Directional transport along an atomic chain
R. Guti\'errez-J\'auregui, A. Asenjo-Garcia

TL;DR
This paper investigates how to engineer atomic waveguides for directional light transport, demonstrating conditions for mode-to-mode transmission, reduced backscattering, and robustness to disorder, with implications for quantum photonics.
Contribution
It introduces a scattering-matrix formalism to analyze directional transport in atomic waveguides and explores the trade-offs between robustness and radiative losses.
Findings
Directional waveguides enable efficient outcoupling of light.
Reduced backscattering enhances robustness against disorder.
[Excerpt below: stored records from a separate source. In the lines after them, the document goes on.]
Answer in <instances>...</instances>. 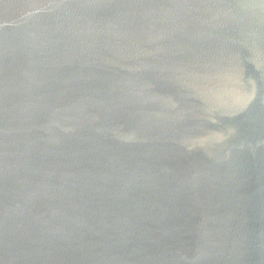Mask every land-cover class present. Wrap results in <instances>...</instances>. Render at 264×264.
I'll list each match as a JSON object with an SVG mask.
<instances>
[{
    "label": "water",
    "instance_id": "obj_1",
    "mask_svg": "<svg viewBox=\"0 0 264 264\" xmlns=\"http://www.w3.org/2000/svg\"><path fill=\"white\" fill-rule=\"evenodd\" d=\"M0 264H264V0H0Z\"/></svg>",
    "mask_w": 264,
    "mask_h": 264
}]
</instances>
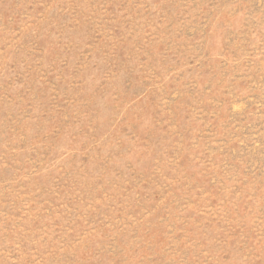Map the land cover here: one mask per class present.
Listing matches in <instances>:
<instances>
[{
	"label": "rangeland",
	"instance_id": "obj_1",
	"mask_svg": "<svg viewBox=\"0 0 264 264\" xmlns=\"http://www.w3.org/2000/svg\"><path fill=\"white\" fill-rule=\"evenodd\" d=\"M0 264H264V0H0Z\"/></svg>",
	"mask_w": 264,
	"mask_h": 264
}]
</instances>
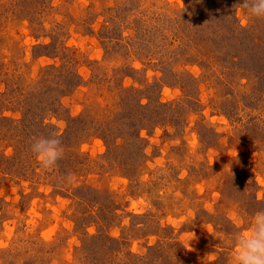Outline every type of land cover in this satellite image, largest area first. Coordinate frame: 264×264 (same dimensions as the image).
<instances>
[{
	"label": "rangeland",
	"instance_id": "rangeland-1",
	"mask_svg": "<svg viewBox=\"0 0 264 264\" xmlns=\"http://www.w3.org/2000/svg\"><path fill=\"white\" fill-rule=\"evenodd\" d=\"M38 122L83 138L53 170L30 151ZM257 211L264 18L238 0H0V264H81L100 231L139 264H230Z\"/></svg>",
	"mask_w": 264,
	"mask_h": 264
},
{
	"label": "clouds",
	"instance_id": "clouds-1",
	"mask_svg": "<svg viewBox=\"0 0 264 264\" xmlns=\"http://www.w3.org/2000/svg\"><path fill=\"white\" fill-rule=\"evenodd\" d=\"M238 7L254 18H264V0H238ZM30 151L45 170L55 169L64 156L59 136L34 137ZM247 223V230H238L228 237L232 249L230 264H264V211L252 214Z\"/></svg>",
	"mask_w": 264,
	"mask_h": 264
},
{
	"label": "trees",
	"instance_id": "trees-1",
	"mask_svg": "<svg viewBox=\"0 0 264 264\" xmlns=\"http://www.w3.org/2000/svg\"><path fill=\"white\" fill-rule=\"evenodd\" d=\"M236 38L237 35L234 34V39ZM47 47L49 46H45V48ZM75 80L76 79H73L72 83H74ZM131 94H133V92ZM46 102H47L46 106L53 112V108H52L53 102L52 103H49L48 101ZM166 106L167 105H162V104L160 105V107L162 108H165ZM136 107H137V111L141 114L143 113V111L147 110V107L142 105L141 102L139 103V106ZM78 120L79 119H75V118L71 119V121H78ZM139 121H144V120L140 119ZM33 126H32L33 128H31L33 130V134L31 135L33 138L45 135L46 132L51 133L50 134L51 137L58 136L55 128L52 127L50 124L42 125L40 124V122H38ZM22 131L24 133L29 132V130L26 129V127ZM66 135L67 136L63 138L59 136L61 142L63 141V139L64 140L66 139L65 144L64 143L62 144L64 150H67V146L69 148L73 147L72 145H76V143H81L83 140L81 136L77 135L72 130L71 133L69 131L68 133H66ZM101 139L104 140L109 147L108 138L104 136ZM1 158L4 160H9V157L6 156H2ZM88 250H92L96 252L94 254V257L89 256L87 252ZM76 253L79 254L78 259L81 264H102V261H104L103 264H118L119 262H117V260H121V259H124V262L126 264H139L145 262L144 258L142 259L137 254H134L133 252L125 248V241L110 237L109 235L101 231L97 235L87 234L82 241V246L76 249ZM98 254L101 255V257ZM85 259L87 261L86 263H85Z\"/></svg>",
	"mask_w": 264,
	"mask_h": 264
}]
</instances>
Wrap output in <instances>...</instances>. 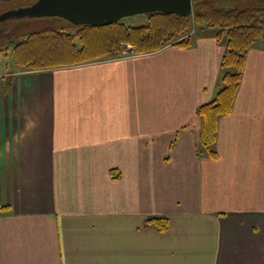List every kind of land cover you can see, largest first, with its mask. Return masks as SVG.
<instances>
[{
	"label": "crops",
	"instance_id": "1",
	"mask_svg": "<svg viewBox=\"0 0 264 264\" xmlns=\"http://www.w3.org/2000/svg\"><path fill=\"white\" fill-rule=\"evenodd\" d=\"M223 51L0 68V264H264V30L208 147Z\"/></svg>",
	"mask_w": 264,
	"mask_h": 264
},
{
	"label": "trees",
	"instance_id": "2",
	"mask_svg": "<svg viewBox=\"0 0 264 264\" xmlns=\"http://www.w3.org/2000/svg\"><path fill=\"white\" fill-rule=\"evenodd\" d=\"M195 1L197 0H192V3ZM192 5L194 7V3ZM196 6L192 16L193 20L198 22L199 28L194 36L215 38L224 47L221 66L231 68L230 71H225L223 75L224 85L217 97L199 108L203 143L209 147L214 137L217 116L228 112L231 108L244 51L261 36L264 30V0H252V5L245 8L215 7L207 1L196 3ZM150 14L173 21V24L170 27L161 25L159 29H152L149 25L128 27L122 23L120 18L107 25H79L85 27L87 31H93L102 36L100 41L103 45L110 43L116 46V49L118 47L120 49L121 42H125L130 43L137 50H150L152 52L164 47H161L164 39H169V36L175 35L171 29L176 26V23L185 26L190 21V14L160 11ZM144 29H148L149 34L145 35ZM72 39L71 34L59 30L50 29L33 32L28 39L18 42L12 47V55L18 64L39 69L61 66L67 62L66 60H76L81 55L93 56L91 52H86L92 43V39L84 37L82 40L85 42L80 48H76ZM189 44H191L190 38L169 45L187 46ZM61 45L68 47L67 50L60 51ZM149 221H153L159 226L162 225V227L166 223L165 219L162 218H152Z\"/></svg>",
	"mask_w": 264,
	"mask_h": 264
},
{
	"label": "rangeland",
	"instance_id": "3",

Directional waveguides are more resistant to localization but have higher radiative losses.
Abstract
Motivated by a recent prediction to engineer the dispersion relation of a waveguide constructed from atomic components [arXiv:2104.08121], we explore the possibility to create directional transport in an open, collective quantum system. The optical response of the atomic waveguide is characterized through a scattering-matrix formalism built upon theories of photoelectric detection that allows us to find the required conditions for directional mode-to-mode transmission to occur and be measured in an experimental setting. We find that directional waveguides allow for an efficient outcoupling of light by reducing backscattering channels at the edges. This reduced backscattering is seen to play a major role on the dynamics when disorder is included numerically. A directional waveguide is shown to be more robust to localization, but at the cost of increased radiative losses.